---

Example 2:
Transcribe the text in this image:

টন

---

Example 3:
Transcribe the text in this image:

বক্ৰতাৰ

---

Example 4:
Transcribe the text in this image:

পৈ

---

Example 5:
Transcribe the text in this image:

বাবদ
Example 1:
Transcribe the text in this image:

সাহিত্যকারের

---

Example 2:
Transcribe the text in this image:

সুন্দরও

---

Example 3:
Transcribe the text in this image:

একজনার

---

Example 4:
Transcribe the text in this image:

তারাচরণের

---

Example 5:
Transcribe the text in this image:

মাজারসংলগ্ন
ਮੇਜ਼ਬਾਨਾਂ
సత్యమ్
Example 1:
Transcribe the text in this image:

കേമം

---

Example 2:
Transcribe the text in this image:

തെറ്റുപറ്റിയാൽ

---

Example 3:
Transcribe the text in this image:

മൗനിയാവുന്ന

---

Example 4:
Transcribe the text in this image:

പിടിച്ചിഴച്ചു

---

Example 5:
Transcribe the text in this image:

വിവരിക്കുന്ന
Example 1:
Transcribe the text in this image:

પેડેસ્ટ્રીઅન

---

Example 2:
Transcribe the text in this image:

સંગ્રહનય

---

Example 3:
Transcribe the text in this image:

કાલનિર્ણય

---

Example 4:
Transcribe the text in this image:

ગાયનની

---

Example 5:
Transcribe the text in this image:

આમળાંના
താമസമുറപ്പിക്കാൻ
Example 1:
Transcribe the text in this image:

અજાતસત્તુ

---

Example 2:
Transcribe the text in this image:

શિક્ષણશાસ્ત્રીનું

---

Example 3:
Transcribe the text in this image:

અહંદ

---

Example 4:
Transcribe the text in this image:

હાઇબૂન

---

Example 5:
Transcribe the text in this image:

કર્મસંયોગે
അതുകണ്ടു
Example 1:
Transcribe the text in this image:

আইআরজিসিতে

......

PROMPT
The records above are to be restated word for word, in full.

SOLUTION FOR THIS PROBLEM
---

Example 2:
Transcribe the text in this image:

টন

---

Example 3:
Transcribe the text in this image:

বক্ৰতাৰ

---

Example 4:
Transcribe the text in this image:

পৈ

---

Example 5:
Transcribe the text in this image:

বাবদ
Example 1:
Transcribe the text in this image:

সাহিত্যকারের

---

Example 2:
Transcribe the text in this image:

সুন্দরও

---

Example 3:
Transcribe the text in this image:

একজনার

---

Example 4:
Transcribe the text in this image:

তারাচরণের

---

Example 5:
Transcribe the text in this image:

মাজারসংলগ্ন
ਮੇਜ਼ਬਾਨਾਂ
సత్యమ్
Example 1:
Transcribe the text in this image:

കേമം

---

Example 2:
Transcribe the text in this image:

തെറ്റുപറ്റിയാൽ

---

Example 3:
Transcribe the text in this image:

മൗനിയാവുന്ന

---

Example 4:
Transcribe the text in this image:

പിടിച്ചിഴച്ചു

---

Example 5:
Transcribe the text in this image:

വിവരിക്കുന്ന
Example 1:
Transcribe the text in this image:

પેડેસ્ટ્રીઅન

---

Example 2:
Transcribe the text in this image:

સંગ્રહનય

---

Example 3:
Transcribe the text in this image:

કાલનિર્ણય

---

Example 4:
Transcribe the text in this image:

ગાયનની

---

Example 5:
Transcribe the text in this image:

આમળાંના
താമസമുറപ്പിക്കാൻ
Example 1:
Transcribe the text in this image:

અજાતસત્તુ

---

Example 2:
Transcribe the text in this image:

શિક્ષણશાસ્ત્રીનું

---

Example 3:
Transcribe the text in this image:

અહંદ

---

Example 4:
Transcribe the text in this image:

હાઇબૂન

---

Example 5:
Transcribe the text in this image:

કર્મસંયોગે
അതുകണ്ടു
Example 1:
Transcribe the text in this image:

আইআরজিসিতে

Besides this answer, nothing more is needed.